-- start of INPUT --

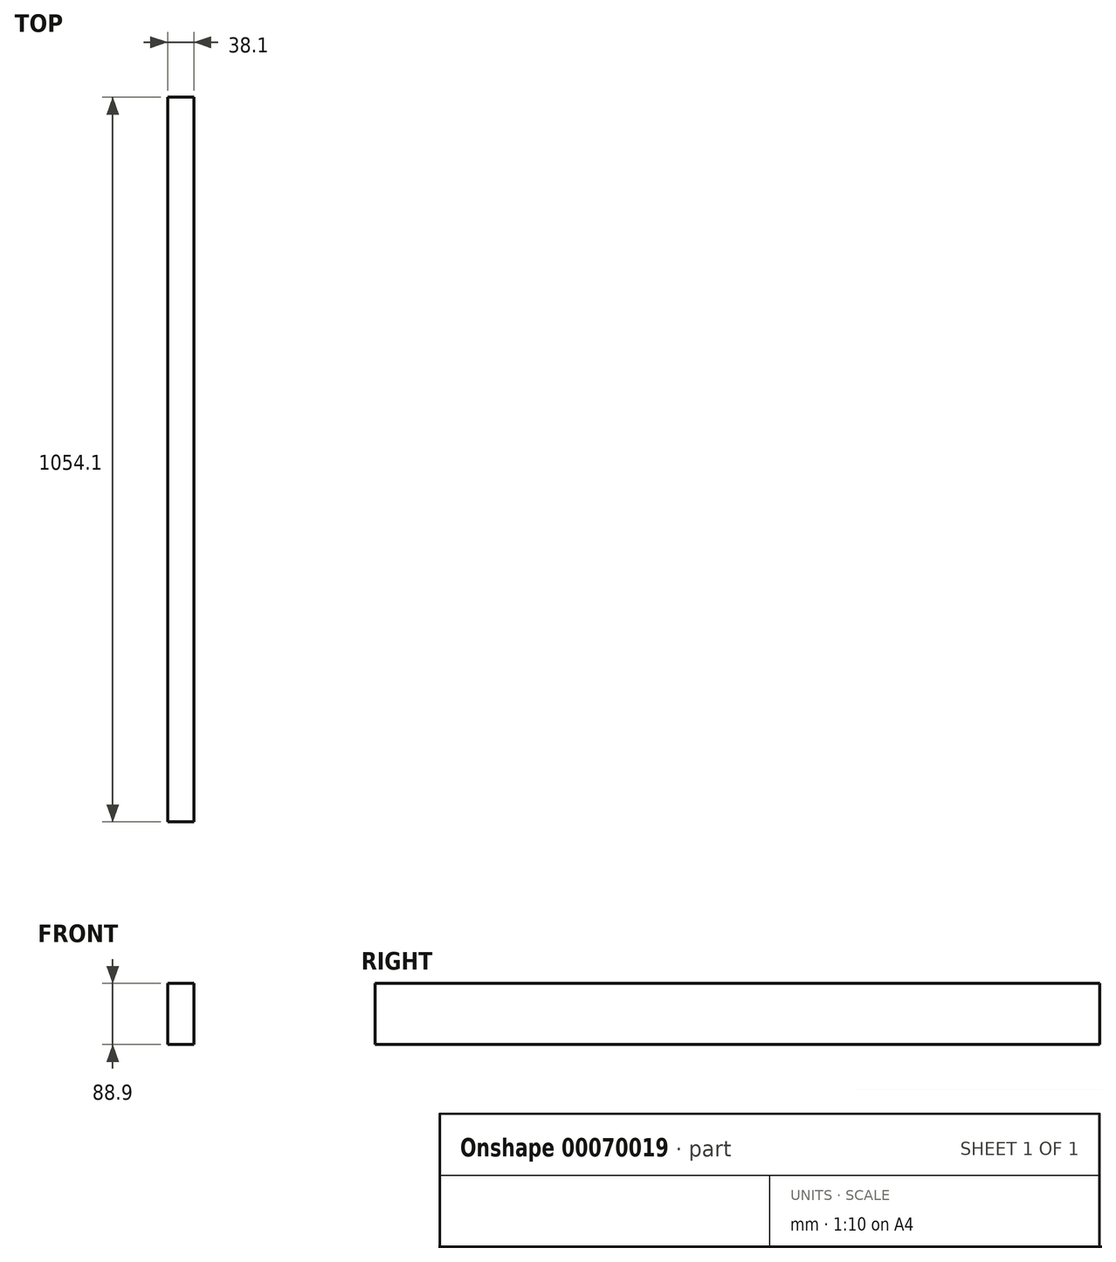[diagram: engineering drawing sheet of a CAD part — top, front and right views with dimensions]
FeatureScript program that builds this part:
annotation { "Feature Type Name" : "Feature", "Feature Type Description" : "" }
export const myFeature = defineFeature(function(context is Context, id is Id, definition is map)
    precondition{}
    {
        {
            var Q0;
            Q0=qCreatedBy(makeId("Top.planeOp"),FACE);
            var sketch = newSketch(context, id + "F0", { "sketchPlane" : qUnion([Q0])});
            skLineSegment(sketch, "E0.bottom", {"start": v(0, 0) * mm, "end": v(38.1, 0) * mm});
            skLineSegment(sketch, "E0.top", {"start": v(0, 1054.1) * mm, "end": v(38.1, 1054.1) * mm});
            skLineSegment(sketch, "E0.left", {"start": v(0, 0) * mm, "end": v(0, 1054.1) * mm});
            skLineSegment(sketch, "E0.right", {"start": v(38.1, 0) * mm, "end": v(38.1, 1054.1) * mm});
            skSolve(sketch);
        }
        {
            var Q0;
            Q0 = qSketchRegion(id + "F0", true);
            extrude(context, id + "F1", {"entities" : qUnion([Q0]), "depth" : 88.9 * mm});
        }
    });
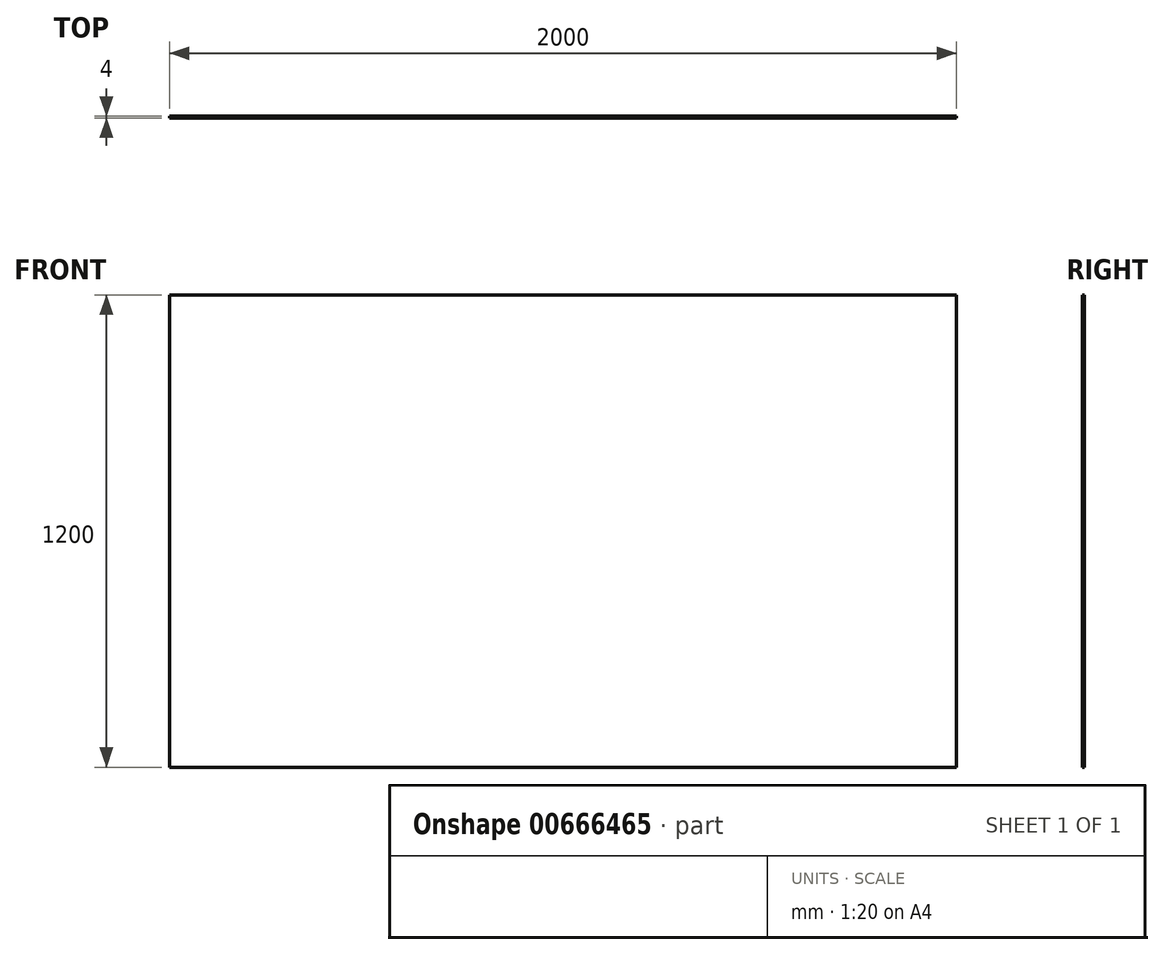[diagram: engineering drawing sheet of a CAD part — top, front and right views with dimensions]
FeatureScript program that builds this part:
annotation { "Feature Type Name" : "Feature", "Feature Type Description" : "" }
export const myFeature = defineFeature(function(context is Context, id is Id, definition is map)
    precondition{}
    {
        {
            var Q0;
            Q0=qCreatedBy(makeId("Front.planeOp"),FACE);
            var sketch = newSketch(context, id + "F0", { "sketchPlane" : qUnion([Q0])});
            skLineSegment(sketch, "E0.bottom", {"start": v(-989.79, 638.19) * mm, "end": v(1010.21, 638.19) * mm});
            skLineSegment(sketch, "E0.top", {"start": v(-989.79, -561.81) * mm, "end": v(1010.21, -561.81) * mm});
            skLineSegment(sketch, "E0.left", {"start": v(-989.79, 638.19) * mm, "end": v(-989.79, -561.81) * mm});
            skLineSegment(sketch, "E0.right", {"start": v(1010.21, 638.19) * mm, "end": v(1010.21, -561.81) * mm});
            skSolve(sketch);
        }
        {
            var Q0;
            Q0 = qSketchRegion(id + "F0", true);
            extrude(context, id + "F1", {"entities" : qUnion([Q0]), "depth" : 4 * mm, "offsetDistance" : 25 * mm});
        }
    });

-- end of INPUT --

WHAT YOU NEED TO DO =>
Tally the lines of the data above that contain the string "left", matching case exactly. Reply with the number alone.

RESULT OF THE TASK =>
2